Para Benedita da Silva, a Bíblia faz parte da sua concepção política. Avalia que sua fé não deve estar separada da sua política. Defende a reforma agrária não só por razões políticas, mas também por questão de fé. Para ela, as leis existem para democratizar as relações e garantir os direitos dos cidadãos. Não devem ser usadas como instrumento de repressão. Ao longo do capítulo, Benedita da Silva fundamenta muitas de suas ideias através de passagens da Bíblia. “Não tenho formação marxista. A Bíblia fala das leis que servem para oprimir, de como os grandes proprietários usurparam suas terras, sobre corrupção” (MENDONÇA & BENJAMIM, 1997, p. 99). Ela afirma ter como inspiração as figuras da Bíblia que lutaram por direitos. Mulheres como Sifrá e Puá, duas parteiras que arriscaram suas vidas para salvar bebês do sexo masculino, condenados à morte pelo faraó do Egito.
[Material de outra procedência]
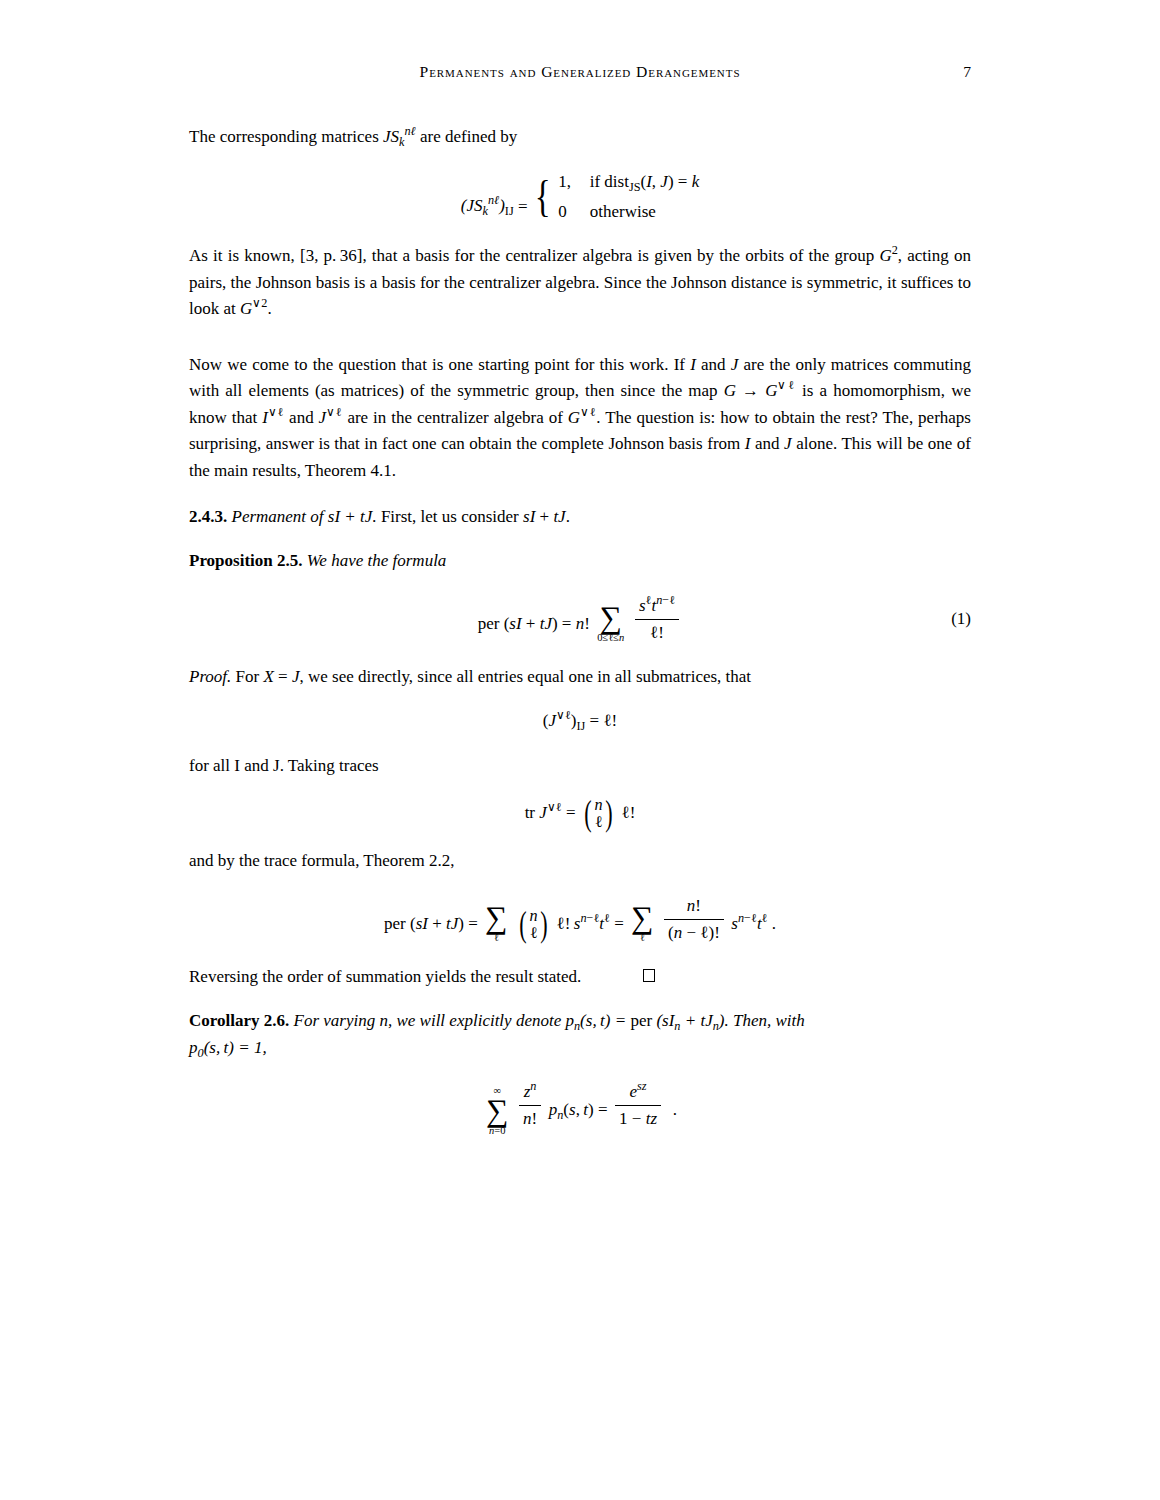Permanents and Generalized Derangements 7
The corresponding matrices JSknℓ are defined by
(JSknℓ)IJ = { 1, if distJS(I, J) = k 0 otherwise
As it is known, [3, p. 36], that a basis for the centralizer algebra is given by the orbits of the group G2, acting on pairs, the Johnson basis is a basis for the centralizer algebra. Since the Johnson distance is symmetric, it suffices to look at G∨2.
Now we come to the question that is one starting point for this work. If I and J are the only matrices commuting with all elements (as matrices) of the symmetric group, then since the map G → G∨ℓ is a homomorphism, we know that I∨ℓ and J∨ℓ are in the centralizer algebra of G∨ℓ. The question is: how to obtain the rest? The, perhaps surprising, answer is that in fact one can obtain the complete Johnson basis from I and J alone. This will be one of the main results, Theorem 4.1.
2.4.3. Permanent of sI + tJ. First, let us consider sI + tJ.
Proposition 2.5. We have the formula
per (sI + tJ) = n! ∑ 0≤ℓ≤n sℓtn−ℓ ℓ! (1)
Proof. For X = J, we see directly, since all entries equal one in all submatrices, that
(J∨ℓ)IJ = ℓ!
for all I and J. Taking traces
tr J∨ℓ = ( n
ℓ ) ℓ!
and by the trace formula, Theorem 2.2,
per (sI + tJ) = ∑ ℓ ( n
ℓ ) ℓ! sn−ℓtℓ = ∑ ℓ n! (n − ℓ)! sn−ℓtℓ .
Reversing the order of summation yields the result stated.
Corollary 2.6. For varying n, we will explicitly denote pn(s, t) = per (sIn + tJn). Then, with
p0(s, t) = 1,
∞ ∑ n=0 zn n! pn(s, t) = esz 1 − tz .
Também as filhas de Zelogeade, que lutaram pelo direito à herança das terras de seu pai, o que foi considerado legítimo e transformado em lei e direito que passou a fazer parte do Velho Testamento. Outra mulher da Bíblia mencionada por ela foi Débora, juíza que abdicou do luxo e mordomias dos tribunais e passou a atender as pessoas carentes debaixo de uma palmeira (MENDONÇA; BENJAMIM, 1997, p. 103). Benedita afirma acreditar no Deus que se identificou com os pobres, curou os enfermos, compadeceu-se dos cansados e aflitos, libertou os oprimidos e desmascarou os hipócritas (MENDONÇA; BENJAMIM, 1997). E continua: “Minha leitura do Evangelho não é alienada. Considero Jesus Cristo revolucionário, mais que qualquer proposta de partido de esquerda que já conheci. Ele sempre pregou contra a opressão, a tirania, a usura e a fome, não temeu os poderosos e exaltou os humildes” (MENDONÇA; BENJAMIM, 1997, p. 98). Benedita entende que a Bíblia é um importante meio de transformação social e, de uma forma interessante, resgata o papel da mulher no Evangelho.